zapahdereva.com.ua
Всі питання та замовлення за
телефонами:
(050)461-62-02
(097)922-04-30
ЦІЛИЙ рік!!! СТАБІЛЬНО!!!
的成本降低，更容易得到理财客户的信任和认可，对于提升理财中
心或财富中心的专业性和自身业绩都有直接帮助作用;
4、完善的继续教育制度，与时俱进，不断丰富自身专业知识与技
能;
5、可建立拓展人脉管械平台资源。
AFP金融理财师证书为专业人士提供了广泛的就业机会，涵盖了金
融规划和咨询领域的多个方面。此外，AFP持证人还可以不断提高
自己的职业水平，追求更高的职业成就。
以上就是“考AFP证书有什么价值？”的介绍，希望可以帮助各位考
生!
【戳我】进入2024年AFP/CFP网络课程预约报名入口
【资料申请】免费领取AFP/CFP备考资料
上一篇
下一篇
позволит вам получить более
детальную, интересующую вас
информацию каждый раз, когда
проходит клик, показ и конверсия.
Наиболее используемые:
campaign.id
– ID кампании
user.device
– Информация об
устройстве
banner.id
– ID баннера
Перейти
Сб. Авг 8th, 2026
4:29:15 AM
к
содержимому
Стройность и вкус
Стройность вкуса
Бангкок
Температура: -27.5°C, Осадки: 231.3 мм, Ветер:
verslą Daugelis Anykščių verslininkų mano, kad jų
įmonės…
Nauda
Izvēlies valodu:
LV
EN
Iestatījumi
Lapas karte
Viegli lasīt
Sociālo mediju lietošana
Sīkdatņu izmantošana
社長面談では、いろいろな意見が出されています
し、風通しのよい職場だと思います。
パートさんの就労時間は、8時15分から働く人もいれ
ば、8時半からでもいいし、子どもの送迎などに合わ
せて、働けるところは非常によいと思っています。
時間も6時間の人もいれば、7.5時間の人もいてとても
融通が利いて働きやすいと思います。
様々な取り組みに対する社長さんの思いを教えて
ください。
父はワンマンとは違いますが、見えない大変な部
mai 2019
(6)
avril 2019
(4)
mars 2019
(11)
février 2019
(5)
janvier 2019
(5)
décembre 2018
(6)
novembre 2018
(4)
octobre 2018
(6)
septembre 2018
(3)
- - - - -
Problem description
Switch every "Стройность" in the records above to "Лёгкость" and write out the text of all the records again, leaving everything else unchanged.

Result below
zapahdereva.com.ua
Всі питання та замовлення за
телефонами:
(050)461-62-02
(097)922-04-30
ЦІЛИЙ рік!!! СТАБІЛЬНО!!!
的成本降低，更容易得到理财客户的信任和认可，对于提升理财中
心或财富中心的专业性和自身业绩都有直接帮助作用;
4、完善的继续教育制度，与时俱进，不断丰富自身专业知识与技
能;
5、可建立拓展人脉管械平台资源。
AFP金融理财师证书为专业人士提供了广泛的就业机会，涵盖了金
融规划和咨询领域的多个方面。此外，AFP持证人还可以不断提高
自己的职业水平，追求更高的职业成就。
以上就是“考AFP证书有什么价值？”的介绍，希望可以帮助各位考
生!
【戳我】进入2024年AFP/CFP网络课程预约报名入口
【资料申请】免费领取AFP/CFP备考资料
上一篇
下一篇
позволит вам получить более
детальную, интересующую вас
информацию каждый раз, когда
проходит клик, показ и конверсия.
Наиболее используемые:
campaign.id
– ID кампании
user.device
– Информация об
устройстве
banner.id
– ID баннера
Перейти
Сб. Авг 8th, 2026
4:29:15 AM
к
содержимому
Лёгкость и вкус
Лёгкость вкуса
Бангкок
Температура: -27.5°C, Осадки: 231.3 мм, Ветер:
verslą Daugelis Anykščių verslininkų mano, kad jų
įmonės…
Nauda
Izvēlies valodu:
LV
EN
Iestatījumi
Lapas karte
Viegli lasīt
Sociālo mediju lietošana
Sīkdatņu izmantošana
社長面談では、いろいろな意見が出されています
し、風通しのよい職場だと思います。
パートさんの就労時間は、8時15分から働く人もいれ
ば、8時半からでもいいし、子どもの送迎などに合わ
せて、働けるところは非常によいと思っています。
時間も6時間の人もいれば、7.5時間の人もいてとても
融通が利いて働きやすいと思います。
様々な取り組みに対する社長さんの思いを教えて
ください。
父はワンマンとは違いますが、見えない大変な部
mai 2019
(6)
avril 2019
(4)
mars 2019
(11)
février 2019
(5)
janvier 2019
(5)
décembre 2018
(6)
novembre 2018
(4)
octobre 2018
(6)
septembre 2018
(3)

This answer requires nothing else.